2004 Column Archives
Pros and Cons of Hip Hop
By John Sammon
Sep 19, 2004, 10:24

 

 

Hip Hop, the alleged art form that includes rap, break dancing and drawing graffiti, is to the uninitiated, such as me, a cultural chasm as impossible to understand as it is to appreciate.

I will try. Remember. I’m a middle-aged white man who as a kid
watched Roy Rogers on TV. But I supported the Civil Rights Act. So, if we’re from different planets, try to understand at least before you call me a racist.

What are the pro and cons?

First of all, do you believe art is anything you say it is?

What if I recorded myself burping? Then sold that record to a fool who bought it, took it home and played it, hearing my burping. If enough fools buy it-----it’s art.

I could charge you $25.95 to listen to me belch.

Back to Hip Hop.

To break dance, you have to be limber, and thus young. That’s a pro. If a policewoman who weighs 250 pounds comes to hassle you, you can easily outrun her.

That’s a pro too.

According to a Hip Hop website, break dance began as a form of fighting among revolting slaves (I assume they mean the slaves were rebelling against something, and not revolting in their personal habits…as in yuk!). This makes perfect sense to me, though how you can fight someone while spinning on your head is a little hard to envision.

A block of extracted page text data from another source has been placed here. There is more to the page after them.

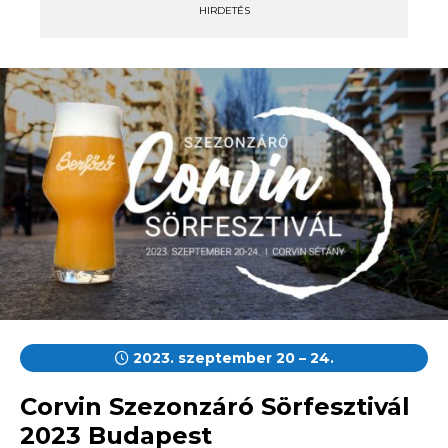
HIRDETÉS
2023. szeptember 20 – 24.
Corvin Szezonzáró Sörfesztivál
2023 Budapest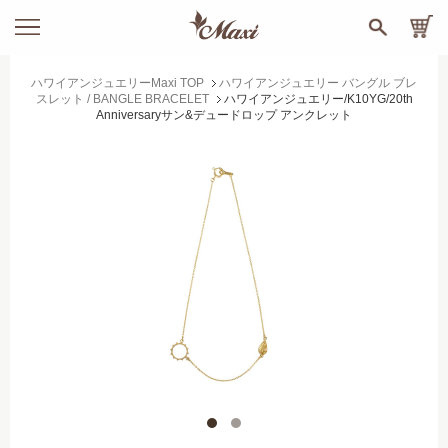
ハワイアンジュエリーMaxi TOP
ハワイアンジュエリー バングル ブレ
スレット / BANGLE BRACELET
ハワイアンジュエリー/K10YG/20th
Anniversaryサン&デュードロップ アンクレット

According to proponents, Hip Hop has helped to curb inner city gang violence. If that’s true, great. A pro (it may also encourage indolence and loitering on street corners).

A slogan on one of the Hip Hop websites proclaimed, “It ain’t where ya’ from, it’s where ya’ at.”

Hip Hop must then, I assume, promote incorrect usage and fracturing of the English language---and thus ignorance.

That’s a con.

Rapping----most white Americans are familiar with. Now, I have to be honest here and politically incorrect. I hear rap and it reminds me of the ravings of a lunatic in an asylum.
lunatic
I wouldn’t mind it except when I stop my car at a stoplight and the guy next to me has rap playing real loud on his car stereo. I start to fidget and get angry, usually mumbling something like “brainless” as the light turns green.

That’s a con---at least for me.

Deejaying, or “cuttin’” and “scratchin’” as it’s known in the hip lexicon, is toying with a recording so that it makes a strange sound. This, psychologically, seems to fulfill the desire some have that “if it's new, or different, it’s good.” For example, I could eat a plate of beans, play a Mozart record in the background and record myself breaking wind over Mozart.

That would certainly be a different interpretation---a new twist.

The newness of Hip Hop is definitely a pro. But earlier use of the word “rebellion” is key. Hip Hop is a rebellion against the accepted norms of white culture by young unemployed people in poor urban areas hanging out on street corners---a pro or con depending on which side of the fence you’re on.

There is something particularly fascinating to me about American values, and Hip Hop fits right in. This is a country that worships money and success above all else. Yet, our emerging cultural icons come from the most (economically) disadvantaged areas.